Patients started to leave Abu Youssef Al-Najar hospital in east of Rafah after residents and some inside the hospital received phone calls telling them to evacuate areas designated by the Israeli army as a combat zone, medics and residents said.
‘IT’S NOT SAFE’
In Geneva, UN humanitarian office spokesperson Jens Laerke said “panic and despair” were gripping the people in Rafah.

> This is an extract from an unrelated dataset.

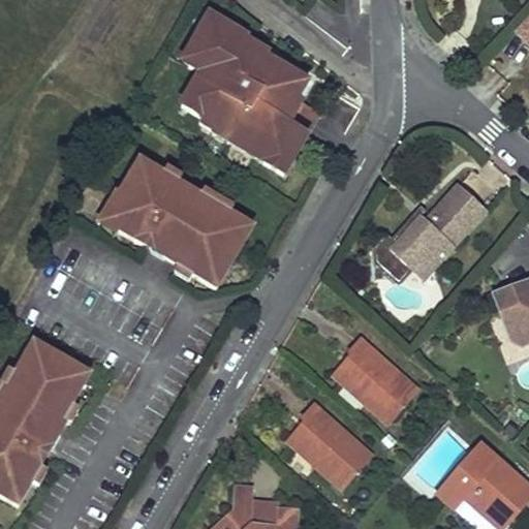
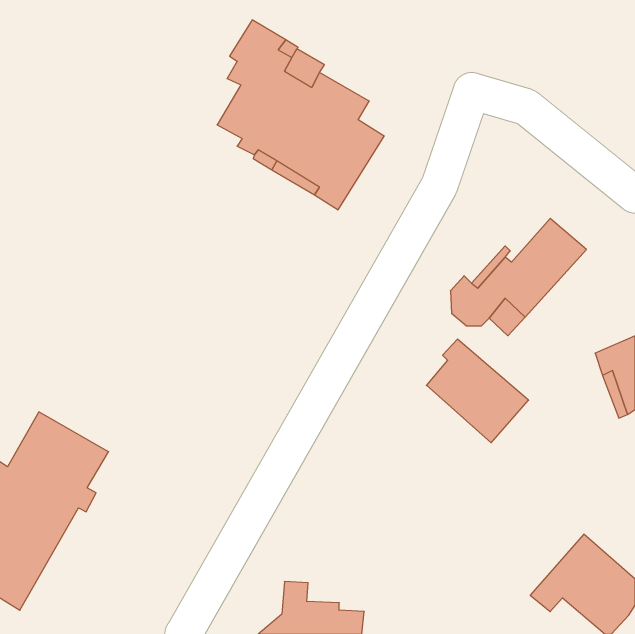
building: [99,158,252,288] -> none
building: [334,335,418,421] -> [426,339,529,443]
building: [288,402,372,486] -> none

He said that under international law people must have adequate time to prepare for an evacuation, and have a safe route to a safe area with access to aid. This was not the case in the Rafah evacuation, he said.
“It’s littered with unexploded ordnance, massive bombs lying in the street. It’s not safe,” he said.
A total of 34,789 Palestinians, most of them civilians, have been now killed in the conflict, the Gaza Health Ministry said.
The war began when Hamas militants attacked Israel on Oct. 7, killing about 1,200 people and abducting about 250 others, of whom 133 are believed to remain in captivity in Gaza, according to Israeli tallies.
UN Secretary-General Antonio Guterres appealed to Israel and Hamas to spare no effort to get a truce deal and warned Israel that a full assault on Rafah would “be a strategic mistake, a political calamity, and a humanitarian nightmare.”
Hamas said late on Monday it had told Qatari and Egyptian mediators handling the indirect talks that it had agreed to a ceasefire proposal but Israel said the terms did not meet its demands. On Tuesday, the militant group said Israel’s Rafah incursion was aimed at undermining the ceasefire efforts.
However, the various players appeared willing to talk again on Tuesday.
An official briefed on the talks said the Israeli delegation had arrived in the Egyptian capital Cairo, though Israel has reiterated its objective remained the destruction of Hamas.
A Palestinian official close to mediation efforts told Reuters a Hamas delegation may arrive in Cairo later on Tuesday or on Wednesday to discuss the ceasefire.
Any truce would be the first pause in fighting since a week-long ceasefire in November during which Hamas freed around half of the hostages and Israel released 240 Palestinians it was holding in its jails.
Since then, all efforts to reach a new truce have foundered over Hamas’ refusal to free more hostages without a promise of a permanent end to the conflict, and Israel’s insistence that it would discuss only a temporary pause.
A US State Department spokesperson said Washington believed a hostage deal was in the best interest of the Israeli and the Palestinian people.
“It would bring an immediate ceasefire and allow increased humanitarian assistance into Gaza,” the spokesperson said.